Bien que la flambée des actions reflète un réel enthousiasme, les vétérans de l’industrie restent prudents. Les commentaires de Trump, bien que prometteurs, manquent d’engagements politiques spécifiques ou de calendriers. De plus, tout changement significatif nécessiterait soit une action exécutive, soit une approbation du Congrès, et aucune des deux n’est garantie.
Le secteur canadien du cannabis, qui a connu une euphorie similaire lors de l’annonce de la légalisation en 2017-2018, offre un récit de mise en garde. Les valorisations initiales des actions se sont avérées excessivement optimistes, de nombreux acteurs majeurs perdant plus de 90 % de leur valeur marchande dans les années suivantes malgré l’exploitation dans un environnement totalement légal.
« Les investisseurs américains devraient étudier ce qui s’est passé au nord de la frontière, » avertit Sandra Miller, gestionnaire de portefeuille chez Harvest Funds. « La légalisation résout certains problèmes mais en crée d’autres – les coûts de conformité réglementaire augmentent, les taxes augmentent et la concurrence s’intensifie. Toutes les entreprises ne survivent pas à cette transition. »
Malgré ces préoccupations, les fondamentaux du cannabis américain semblent plus solides que leurs homologues canadiens à un stade similaire. De nombreux opérateurs américains présents dans plusieurs États sont déjà rentables malgré un traitement fiscal punitif et des handicaps réglementaires. Le marché américain est également nettement plus important, avec des ventes annuelles estimées à 30 milliards de dollars contre 4 milliards de dollars pour le Canada.

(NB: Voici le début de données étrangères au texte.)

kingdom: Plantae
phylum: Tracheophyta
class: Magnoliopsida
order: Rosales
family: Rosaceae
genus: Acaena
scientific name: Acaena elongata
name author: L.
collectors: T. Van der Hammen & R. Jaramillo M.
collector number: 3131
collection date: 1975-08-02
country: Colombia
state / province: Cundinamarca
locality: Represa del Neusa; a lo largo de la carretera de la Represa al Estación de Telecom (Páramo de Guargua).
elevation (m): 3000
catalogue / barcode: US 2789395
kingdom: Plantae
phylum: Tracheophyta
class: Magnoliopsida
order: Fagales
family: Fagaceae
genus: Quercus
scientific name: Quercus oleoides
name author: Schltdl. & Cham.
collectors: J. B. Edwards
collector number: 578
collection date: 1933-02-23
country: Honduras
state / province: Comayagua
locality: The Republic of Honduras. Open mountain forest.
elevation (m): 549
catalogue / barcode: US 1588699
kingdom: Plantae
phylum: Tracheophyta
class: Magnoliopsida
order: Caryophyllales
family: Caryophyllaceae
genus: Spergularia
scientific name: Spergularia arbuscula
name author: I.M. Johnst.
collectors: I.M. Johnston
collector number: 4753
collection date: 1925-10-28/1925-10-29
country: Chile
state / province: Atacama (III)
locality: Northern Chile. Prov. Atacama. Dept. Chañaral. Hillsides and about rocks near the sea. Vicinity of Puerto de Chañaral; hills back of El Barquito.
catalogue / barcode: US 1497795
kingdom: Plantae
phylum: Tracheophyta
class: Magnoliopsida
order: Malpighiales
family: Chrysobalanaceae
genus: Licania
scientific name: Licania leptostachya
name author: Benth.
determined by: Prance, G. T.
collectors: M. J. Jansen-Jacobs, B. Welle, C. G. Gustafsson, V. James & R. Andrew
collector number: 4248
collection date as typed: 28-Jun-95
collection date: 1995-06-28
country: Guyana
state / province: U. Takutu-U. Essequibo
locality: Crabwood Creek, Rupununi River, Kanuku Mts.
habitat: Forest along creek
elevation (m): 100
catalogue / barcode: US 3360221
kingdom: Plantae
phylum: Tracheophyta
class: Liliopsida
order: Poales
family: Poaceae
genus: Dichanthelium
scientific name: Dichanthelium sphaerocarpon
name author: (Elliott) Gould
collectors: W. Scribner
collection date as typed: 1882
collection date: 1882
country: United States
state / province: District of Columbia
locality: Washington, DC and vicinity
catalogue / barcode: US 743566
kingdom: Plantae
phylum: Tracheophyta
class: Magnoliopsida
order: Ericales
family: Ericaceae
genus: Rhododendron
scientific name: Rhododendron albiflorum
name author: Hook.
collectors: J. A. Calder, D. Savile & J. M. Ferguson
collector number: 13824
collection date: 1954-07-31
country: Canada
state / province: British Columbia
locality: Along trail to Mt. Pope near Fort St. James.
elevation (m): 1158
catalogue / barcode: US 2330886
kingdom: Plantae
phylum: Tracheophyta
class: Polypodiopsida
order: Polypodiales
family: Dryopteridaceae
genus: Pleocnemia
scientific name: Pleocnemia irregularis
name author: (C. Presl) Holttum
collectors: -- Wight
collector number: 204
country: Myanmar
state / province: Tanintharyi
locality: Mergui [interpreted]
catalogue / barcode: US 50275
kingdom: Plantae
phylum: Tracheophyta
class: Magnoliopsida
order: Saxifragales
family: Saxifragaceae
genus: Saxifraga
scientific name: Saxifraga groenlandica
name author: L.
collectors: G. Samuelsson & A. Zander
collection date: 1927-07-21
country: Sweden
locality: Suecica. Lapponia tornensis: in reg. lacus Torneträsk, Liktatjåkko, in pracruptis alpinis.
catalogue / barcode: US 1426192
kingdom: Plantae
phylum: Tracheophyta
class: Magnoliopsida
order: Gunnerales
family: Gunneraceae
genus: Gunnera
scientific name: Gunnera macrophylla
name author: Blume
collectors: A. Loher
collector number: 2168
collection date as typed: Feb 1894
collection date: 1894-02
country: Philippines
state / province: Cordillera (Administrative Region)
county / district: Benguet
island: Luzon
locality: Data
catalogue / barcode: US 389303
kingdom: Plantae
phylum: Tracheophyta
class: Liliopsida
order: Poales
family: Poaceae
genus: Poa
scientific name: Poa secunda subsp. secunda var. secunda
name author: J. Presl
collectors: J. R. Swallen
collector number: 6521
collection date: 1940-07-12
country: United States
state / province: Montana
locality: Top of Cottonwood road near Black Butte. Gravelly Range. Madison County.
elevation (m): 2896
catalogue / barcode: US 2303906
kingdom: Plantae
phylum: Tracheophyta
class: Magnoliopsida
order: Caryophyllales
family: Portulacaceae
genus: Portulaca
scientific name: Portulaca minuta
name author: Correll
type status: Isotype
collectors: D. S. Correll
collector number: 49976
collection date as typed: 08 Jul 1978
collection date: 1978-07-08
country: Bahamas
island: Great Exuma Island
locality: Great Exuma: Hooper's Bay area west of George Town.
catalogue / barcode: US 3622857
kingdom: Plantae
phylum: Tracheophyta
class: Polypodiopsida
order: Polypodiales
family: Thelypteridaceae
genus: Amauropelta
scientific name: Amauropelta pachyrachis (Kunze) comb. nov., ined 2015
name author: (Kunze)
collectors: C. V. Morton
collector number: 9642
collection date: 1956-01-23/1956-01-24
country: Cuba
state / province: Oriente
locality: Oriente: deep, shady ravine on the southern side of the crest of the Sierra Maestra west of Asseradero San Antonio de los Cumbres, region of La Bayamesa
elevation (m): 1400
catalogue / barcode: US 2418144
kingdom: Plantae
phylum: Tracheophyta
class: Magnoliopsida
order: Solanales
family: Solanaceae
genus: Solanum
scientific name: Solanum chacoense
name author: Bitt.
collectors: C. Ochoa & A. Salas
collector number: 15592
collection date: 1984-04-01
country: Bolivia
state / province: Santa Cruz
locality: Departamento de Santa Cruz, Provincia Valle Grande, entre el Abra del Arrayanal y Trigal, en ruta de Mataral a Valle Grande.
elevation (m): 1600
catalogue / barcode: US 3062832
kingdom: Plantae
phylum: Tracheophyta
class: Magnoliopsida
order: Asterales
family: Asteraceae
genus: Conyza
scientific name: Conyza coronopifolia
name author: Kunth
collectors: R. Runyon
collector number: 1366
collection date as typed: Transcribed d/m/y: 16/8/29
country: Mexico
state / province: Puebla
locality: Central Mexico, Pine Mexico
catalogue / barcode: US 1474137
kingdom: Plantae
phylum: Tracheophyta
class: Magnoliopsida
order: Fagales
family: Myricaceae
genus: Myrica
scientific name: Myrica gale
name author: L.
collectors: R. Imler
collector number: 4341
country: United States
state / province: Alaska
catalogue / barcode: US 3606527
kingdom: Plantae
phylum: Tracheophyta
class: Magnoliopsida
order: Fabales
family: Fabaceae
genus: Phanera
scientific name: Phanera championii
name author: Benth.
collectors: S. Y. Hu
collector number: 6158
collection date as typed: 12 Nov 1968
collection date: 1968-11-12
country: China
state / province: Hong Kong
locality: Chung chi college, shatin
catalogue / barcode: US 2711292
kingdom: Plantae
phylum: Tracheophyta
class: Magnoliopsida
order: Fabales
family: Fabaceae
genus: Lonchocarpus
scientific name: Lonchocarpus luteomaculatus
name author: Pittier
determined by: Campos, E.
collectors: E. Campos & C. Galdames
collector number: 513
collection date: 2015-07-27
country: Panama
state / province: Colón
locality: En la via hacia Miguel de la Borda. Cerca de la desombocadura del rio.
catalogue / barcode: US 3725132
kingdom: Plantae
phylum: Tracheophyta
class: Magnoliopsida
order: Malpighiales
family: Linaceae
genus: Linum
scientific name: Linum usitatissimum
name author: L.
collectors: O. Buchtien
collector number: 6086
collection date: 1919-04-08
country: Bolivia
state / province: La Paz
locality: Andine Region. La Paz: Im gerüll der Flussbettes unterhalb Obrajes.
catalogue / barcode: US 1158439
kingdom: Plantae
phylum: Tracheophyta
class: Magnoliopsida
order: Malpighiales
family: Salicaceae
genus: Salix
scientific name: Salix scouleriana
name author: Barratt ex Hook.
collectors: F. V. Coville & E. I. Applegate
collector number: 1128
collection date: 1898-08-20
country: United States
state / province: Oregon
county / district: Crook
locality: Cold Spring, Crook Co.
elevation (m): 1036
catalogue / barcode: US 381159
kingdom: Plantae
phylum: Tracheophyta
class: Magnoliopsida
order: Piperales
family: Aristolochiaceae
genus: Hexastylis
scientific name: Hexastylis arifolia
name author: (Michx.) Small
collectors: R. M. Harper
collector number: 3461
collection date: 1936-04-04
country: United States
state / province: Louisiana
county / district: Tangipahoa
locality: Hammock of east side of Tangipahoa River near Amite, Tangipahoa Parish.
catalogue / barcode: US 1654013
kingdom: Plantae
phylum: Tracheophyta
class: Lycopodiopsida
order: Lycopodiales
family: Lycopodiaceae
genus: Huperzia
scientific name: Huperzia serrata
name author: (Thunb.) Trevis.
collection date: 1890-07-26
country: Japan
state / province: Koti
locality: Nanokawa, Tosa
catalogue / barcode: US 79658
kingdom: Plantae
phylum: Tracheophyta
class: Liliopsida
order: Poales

La reclassification fédérale pourrait également accélérer la consolidation sur le marché américain fragmenté. Les grandes entreprises pharmaceutiques et de biens de consommation tournent autour de l’industrie depuis des années, établissant des partenariats ou réalisant de petits investissements en attendant une clarté réglementaire.
Le calcul politique semble de plus en plus favorable quel que soit le résultat des élections. Un récent sondage de Gallup montre que 70 % des Américains soutiennent la légalisation du cannabis, y compris des majorités de républicains et de démocrates. La question est passée de controversée à mainstream en seulement une décennie.
Reste à savoir si les commentaires de Trump représentent une véritable intention politique ou un positionnement de campagne. Mais avec l’industrie du cannabis prête à générer plus de 100 milliards de dollars annuellement et à créer des centaines de milliers d’emplois d’ici la fin de la décennie, les incitations économiques à la réforme deviennent chaque jour plus convaincantes.
Pour l’instant, les investisseurs et les participants de l’industrie profitent de l’attention renouvelée et des flux de capitaux. La question demeure de savoir si ce rallye a une durabilité ou s’il s’estompera comme les précédentes flambées des actions du cannabis. La réponse pourrait finalement dépendre moins des promesses de campagne et davantage des détails législatifs qui suivront.